Perspectives and recommendations
The Internet is cross-border, and from this point of view, it is impossible to regulate the health information content. Even the labeling requested from the HAS proved to be useless.
But we need to find a solution to the problem of the sale of illegal medicines on the internet and It is a question of police, customs, whose actions have been effective in other countries. sectors.
In addition, educating the Internet user to read medical information critically, "health" and "health education" is a priority. literacy" is not a reality. It is in fact put under the influence of the actors, who "educate"... in a drug-taking sense. Technologies are leading to new behaviours, but the health benefits of the patient still needs to be qualified.
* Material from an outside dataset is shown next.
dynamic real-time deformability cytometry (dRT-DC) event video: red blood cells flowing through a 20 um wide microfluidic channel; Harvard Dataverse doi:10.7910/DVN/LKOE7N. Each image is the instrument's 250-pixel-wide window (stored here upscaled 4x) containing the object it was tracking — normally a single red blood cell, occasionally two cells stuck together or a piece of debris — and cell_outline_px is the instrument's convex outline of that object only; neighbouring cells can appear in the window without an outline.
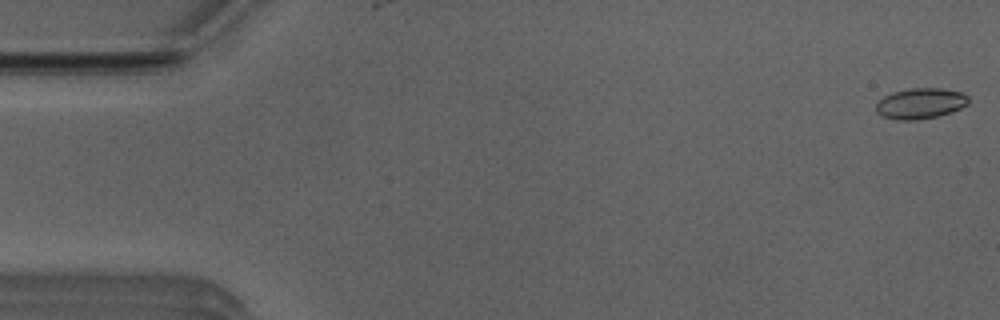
{"species": "Egyptian fruit bat (a non-hibernating species)", "species_latin": "Rousettus aegyptiacus", "temperature_condition": "room temperature", "stored_images_in_passage": 16, "camera_frame_rate_fps": 3000, "um_per_image_px": 0.085, "animal": {"sex": "male"}, "frame": {"image": 1, "passage_image": 1, "time_ms": 0.0, "image_size_px": [1000, 320], "cell_outline_px": [[968, 104], [952, 112], [936, 116], [916, 120], [896, 120], [880, 116], [876, 112], [876, 104], [884, 96], [892, 92], [912, 88], [940, 88], [960, 92], [968, 96]], "centroid_in_image_um": [78.21, 8.8], "position_along_channel_um": 6.8, "area_um2": 16.53}}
In conclusion, the conditions for the effective implementation of a public health policy are as follows integrating citizen information are set out in the CGEIET's report "de l'information du patient to health democracy: challenges and conditions for an efficient use of technologies".
- winning healthy citizenship
- keep a watch on new information technologies and anticipate the ethical and social impacts of new technologies. societal
- to qualify and disseminate public content in a coordinated way, to make it complete and accessible and reliable
- undertake public education and training actions
- articulate, select and make explicit the priorities for public action.
About Robert Picard :
CGEIET's health referent. Since the end of 2004, within the General Council, he has been in charge of steering and carrying out studies and reports on the various aspects (uses, technologies, industrial aspects, services) of ICTs in the health and autonomy sector in liaison with the relevant services or agencies under the Ministries of Health and/or Solidarity. In this capacity, he has participated in several interministerial or parliamentary missions in these fields. He has been a member of the Comité d'Agrément des Hébergeurs de Donnés de Santé since 2006 and of the Scientific Council of the Centre National de Référence Santé since its creation (2009). He is the author of numerous CGEIET reports in Health. The most recent ones deal with the open design of health products involving the user ("Living Labs"), the use of social software in health and technologies for citizen health information.
About Antoine Vial :
Expert in public health, specialist in medical communication Until 2012, member of the "Quality and dissemination of medical information" Commission at the French High Authority for Health (HAS). Member of Prescrire's Board of Directors. Member of the French Public Health Society.
Author of :
- Information and Communication Technologies in the medico-social sector - (2010) CGEIET / Min. of Health)
- Quality Information for the French-speaking general public (2009) Prescrire
- Les Circuits de l'information médicale (1999) INPES
- Articles on medical communication in: Prospective and Public Health, Agora, Ethics and Health, Practices, les Cahiers de la Médecine, Revue du Haut Comité de Santé Publique, Sève, etc.